A couple of posts from Hal Berenson give insight into the internal battles at Microsoft as the company worked out its strategy to rescue Windows from irrelevance in the world of mobile and tablets. Berenson is now President of True Mountain Group LLC but was formerly at Microsoft where his roles included SQL Server development and architecture, Mobile Development Tools strategy, and General Manager of Forefront identity and security products.
Berenson left Microsoft in October 2010, but by that time the strategy behind Windows 8 and Windows Phone 8 would have been in place.
According to Berenson, there were two core options for evolving Windows. There may have been others, but the heart of it is this: what to do with .NET. One option was to make .NET the app model for Windows, which is what was planned for the original Longhorn, before it was reset and became the less radical update that was Windows Vista. The other was to create a new app model based on native code. Steven Sinofsky, the Windows President, chose the latter, which is why .NET is only one of three options for programming the new tablet personality in Windows 8. This meant going down the opposite path from that of Windows Phone 7, which has an entirely .NET-based programming model.

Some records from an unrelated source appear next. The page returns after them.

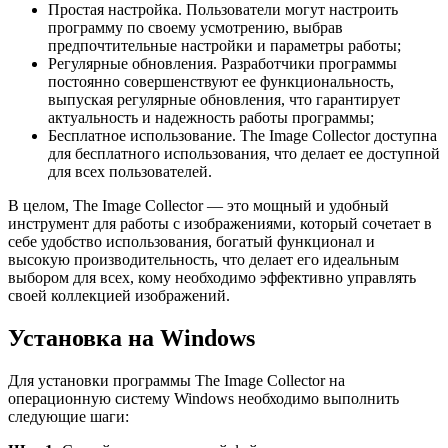
Простая настройка. Пользователи могут настроить
программу по своему усмотрению, выбрав
предпочтительные настройки и параметры работы;
Регулярные обновления. Разработчики программы
постоянно совершенствуют ее функциональность,
выпуская регулярные обновления, что гарантирует
актуальность и надежность работы программы;
Бесплатное использование. The Image Collector доступна
для бесплатного использования, что делает ее доступной
для всех пользователей.
В целом, The Image Collector — это мощный и удобный
инструмент для работы с изображениями, который сочетает в
себе удобство использования, богатый функционал и
высокую производительность, что делает его идеальным
выбором для всех, кому необходимо эффективно управлять
своей коллекцией изображений.
Установка на Windows
Для установки программы The Image Collector на
операционную систему Windows необходимо выполнить
следующие шаги:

You may recall from other sources that Steven Sinofsky has never been known to be a .NET fan. While others within Microsoft, and even senior people in the (pre-Windows 8) Windows organization, wanted to move to an entirely .NET app model for Windows Steven did not. He (and others fyi) wanted to re-engage the native code C++ developers that Microsoft had been neglecting. And they wanted to co-opt the huge base of web developers to create apps for the Windows platform. Well, what had the Windows Phone guys done? They’d implemented a .NET only app platform. Could the Windows Phone app platform evolve to address the native and web developers? Sure. But with no existing library of apps and a desire not to have .NET-centric platform at the core of Windows Sinofsky apparently felt pretty comfortable ignoring the Windows Phone team’s work.
This goes a long way to explain the puzzlement many of us experienced when it transpired that having created in Windows Phone 7 the basis for a touch-friendly operating system that could easily be extended to larger form factors such as tablets, Microsoft chose instead to do a new thing entirely for its tablet strategy.
One take on this is that Berenson’s account illustrates the chaos at Microsoft. Windows Phone was created in a mad hurry in reaction to the iPhone and the ascendance of touch UIs, reusing pieces of .NET, Silverlight and Zune to bring something to market quickly. Then the company’s next move was not to build on that, but to throw it away, even in the context of a mobile and device revolution that was and is a huge threat to its core business. And where was CEO Steve Ballmer in all of this?
The other take though is how this shows the determination and strategic focus of Windows boss Steven Sinofsky. He did not believe that rebuilding the Windows user interface on .NET would save it, with the Longhorn experiment no doubt a factor in that conviction, so he refused to go down that path again, despite the cost in terms of time and, perhaps more seriously, the impact on the developer ecosystem. Microsoft platform developers were asked first to bet on .NET and Silverlight, and now to bet on this new thing the Windows Runtime, and many are disillusioned or even angry. A hard decision; but putting long term strategy ahead of the immediate demands of your customers may be the right thing, in fact the only right thing.
Berenson also confirms what many of us have always assumed: that the removal of the Start menu on the Windows 8 desktop is all about making the new personality in Windows hard to avoid:
The Start menu, and indeed the entire desktop, are legacies that will have to be removed from Windows over time. While the desktop itself is probably with us for a couple of additional major Windows releases (though there may be truly desktop-free editions sooner than that) the start menu was something that Steven has bet he could get away with not bringing forward into Windows 8. By doing so he forces users to start living in the new usage paradigm rather than totally avoiding it. Yes you can still set up a system to avoid leaving the desktop most of the time. But you can’t avoid the new world completely. In doing so he sets people up to eventually accept systems without the desktop at all (or at least Windows RT systems for personal use even if they need the desktop at work, for example).
Personally I no longer miss the Start menu; but its absence is certainly a barrier to adoption for Windows 8, as new users struggle to navigate the operating system.
Note: Berenson has kindly commented below. Note his point that merely working at Microsoft does not give you detailed knowledge of all decisions made there.